On the other hand, lulled by indifference or concupiscent torpor, many of Charyn’s ardent Nazi officials look the other way when it comes to Jewish craftspeople, entertainers, and sex workers, particularly those of “mixed” ancestry.
It’s a world turned upside-down, Charyn’s Germany. Here, erotic and romantic love do occasionally intertwine but are inevitably tinged with the imperative to hurt, even injure. Just such a love duo drives the narrative in Cesare, drawing perversely on a familiar trope: the Arthurian love triangle, where the younger wife of a powerful husband takes a warrior lover.
In Cesare, protagonist Erik Holderman is the smitten one. The object of his affection ⸺ or, more aptly, his obsession — is Lisalein, the half-Jewish, violence-prone, and sexually eclectic wife of a high Gestapo official. Erik and Lisalein’s affair, anti-typically, is often aggressive, inspired by a smoldering vein of under-the-surface desire that flares up, nearly spent, in the final pages of the novel.
Erik is a surrogate son to Admiral Wilhelm Canaris, head of the Abwehr, the Nazi intelligence corps. Erik, a nearly legendary source of terror to doctrinaire Nazis and the general populace alike, is known as Cesare, after the coffin-sleeping assassin in “The Cabinet of Dr. Caligari,” a groundbreaking German silent film released in 1920.
He is universally feared as a superhuman embodiment (a peculiar ubermensch?) of the filmic Caligari’s sleep-walking murderer. Both are seemingly unstoppable killing machines. Ironically, like both the historical and the fictional Canaris, Erik secretly opposes the Reich and surreptitiously helps Jews in hiding (“submariners”) escape the country.
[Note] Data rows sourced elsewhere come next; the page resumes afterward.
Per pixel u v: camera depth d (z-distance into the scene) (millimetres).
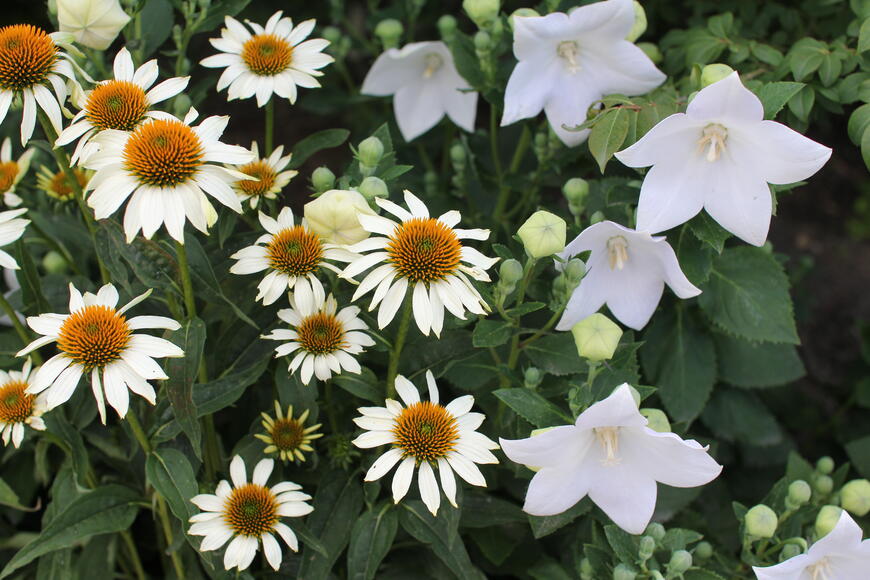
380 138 829
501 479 868
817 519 798
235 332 815
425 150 1078
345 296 809
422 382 814
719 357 940
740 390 969
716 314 896
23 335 824
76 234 915
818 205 1362
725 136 778
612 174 931
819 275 1295
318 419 850
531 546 877
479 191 997
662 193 791
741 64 908
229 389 794
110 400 732
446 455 758
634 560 778
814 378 1209
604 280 817
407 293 764
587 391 763
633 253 810
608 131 795
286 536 771
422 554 846
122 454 854
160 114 766
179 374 758
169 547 800
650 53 928
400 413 763
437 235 750
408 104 980
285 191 1122
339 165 1216
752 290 893
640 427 730
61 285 871
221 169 739
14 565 765
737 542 949
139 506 814
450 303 745
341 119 1273
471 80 909
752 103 747
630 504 763
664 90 846
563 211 939
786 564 750
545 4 900
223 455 853
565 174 947
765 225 782
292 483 783
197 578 829
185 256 757
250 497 772
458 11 1208
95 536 843
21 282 822
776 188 811
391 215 810
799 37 969
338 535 798
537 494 754
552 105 849
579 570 821
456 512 779
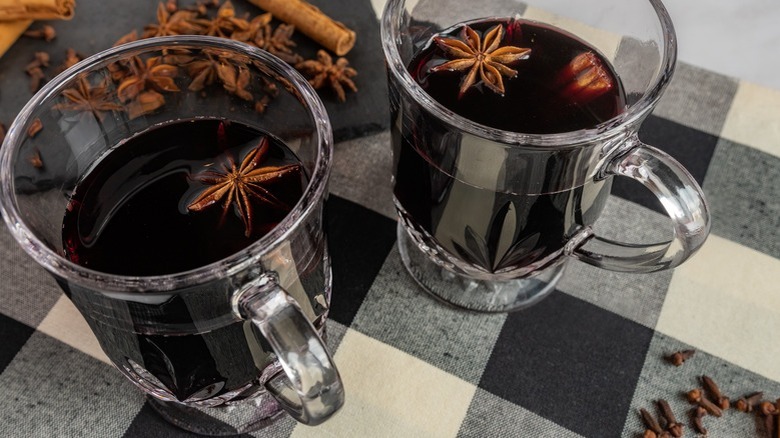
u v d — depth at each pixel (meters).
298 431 0.34
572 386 0.35
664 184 0.30
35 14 0.43
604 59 0.34
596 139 0.29
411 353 0.36
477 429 0.35
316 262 0.30
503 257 0.34
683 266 0.38
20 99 0.42
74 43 0.44
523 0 0.34
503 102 0.32
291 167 0.31
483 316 0.37
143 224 0.30
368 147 0.40
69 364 0.35
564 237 0.33
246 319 0.28
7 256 0.37
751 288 0.38
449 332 0.36
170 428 0.34
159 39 0.30
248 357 0.30
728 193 0.40
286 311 0.26
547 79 0.33
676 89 0.42
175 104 0.32
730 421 0.35
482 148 0.29
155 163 0.31
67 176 0.30
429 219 0.34
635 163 0.31
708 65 0.48
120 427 0.34
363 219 0.39
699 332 0.37
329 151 0.28
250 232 0.29
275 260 0.27
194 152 0.31
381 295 0.37
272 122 0.31
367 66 0.43
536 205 0.31
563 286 0.38
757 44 0.49
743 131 0.41
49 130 0.29
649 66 0.32
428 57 0.34
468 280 0.37
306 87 0.29
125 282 0.26
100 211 0.30
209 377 0.30
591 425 0.35
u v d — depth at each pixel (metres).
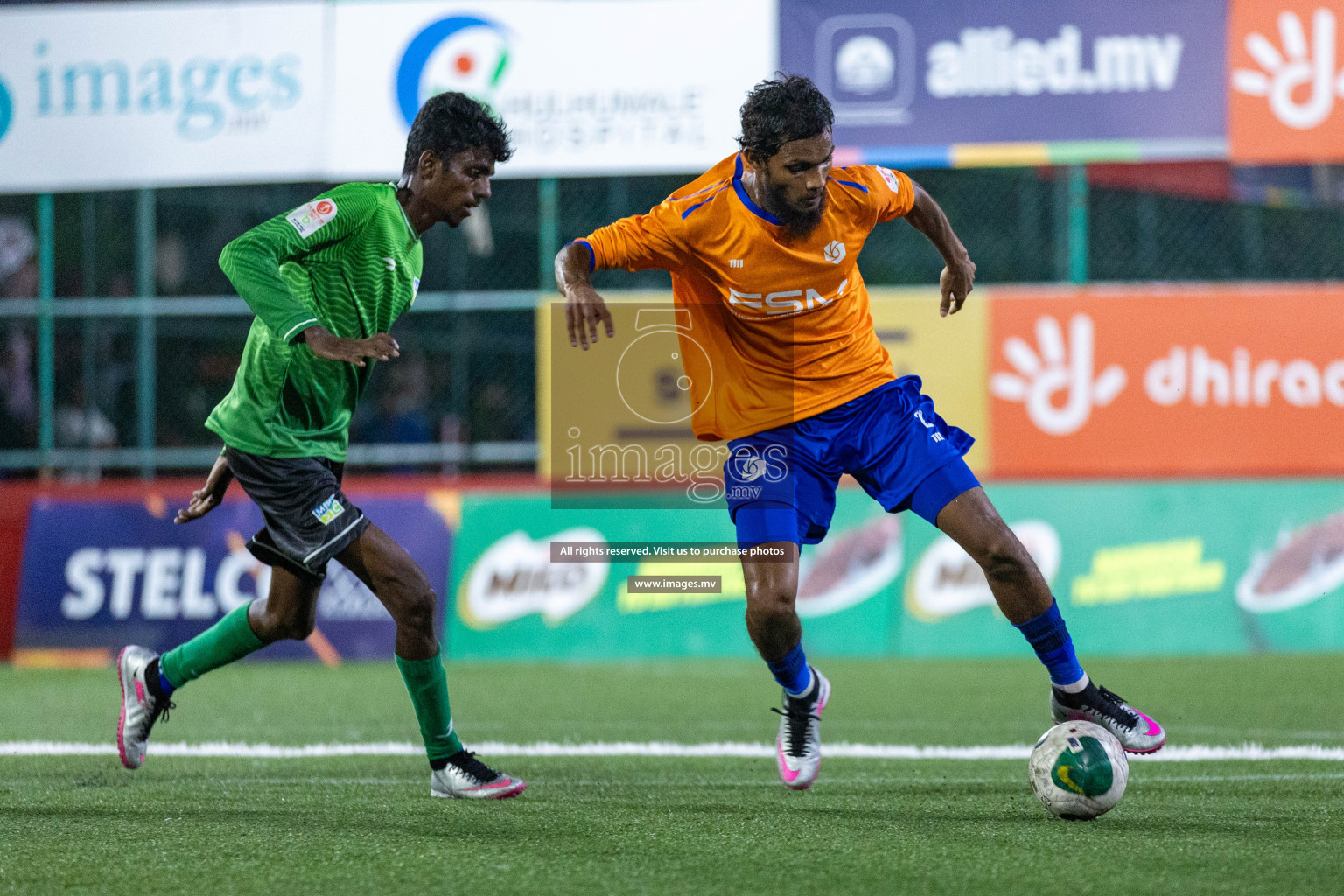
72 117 29.80
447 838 11.45
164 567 29.44
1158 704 21.38
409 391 35.75
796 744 13.55
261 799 13.62
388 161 29.12
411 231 13.54
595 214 35.34
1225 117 27.81
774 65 28.12
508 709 21.92
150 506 29.94
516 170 28.50
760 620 12.74
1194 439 28.48
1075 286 29.05
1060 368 28.67
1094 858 10.47
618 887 9.66
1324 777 14.70
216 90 29.48
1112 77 27.92
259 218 37.66
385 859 10.62
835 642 28.77
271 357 13.02
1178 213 37.25
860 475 13.50
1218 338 28.45
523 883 9.80
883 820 12.26
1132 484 28.77
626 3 28.23
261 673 27.12
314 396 13.27
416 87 28.92
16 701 23.23
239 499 29.83
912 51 28.14
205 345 36.62
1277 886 9.53
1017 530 28.72
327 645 28.78
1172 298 28.53
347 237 12.99
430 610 13.17
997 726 19.52
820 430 13.30
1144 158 27.94
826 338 13.35
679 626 28.70
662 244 13.04
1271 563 28.33
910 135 28.22
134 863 10.54
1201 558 28.47
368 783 14.70
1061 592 28.47
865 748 17.52
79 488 30.38
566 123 28.39
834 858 10.59
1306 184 36.94
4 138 29.92
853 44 28.16
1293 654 27.58
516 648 28.84
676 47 28.23
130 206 37.09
Throughout, Cesare draws allusively on the expressionist energy of its silent-film prototype, which itself goes against orthodoxy in its nightmare-evoking visual style. Celebrated as the first horror film, “The Cabinet of Dr. Caligari” is also a thinly veiled allegory about the abuses of governmental power and the hypnotic spell a demonic, authoritarian leader can cast on his followers.
That “Caligari” was released a century (to the year) before Charyn’s Cesare would seem to add authorial bite to the parallel.
Don’t pick up Cesare expecting a wartime thriller or an uplifting love intrigue, despite what its subtitle might promise. Charyn sets these ⸺ and several other ⸺ conventional formulas in play here, though hollowed-out and zombie-like, to push his story along. They’re intentionally alienating, in the Brechtian sense, and bleakly unsatisfying.
An underlying anger, a bitterness, drives this novel. And it’s entirely earned, as history has told us.
Bob Duffy, a former academic and ad-agency vice president, is a Maryland author and reviewer.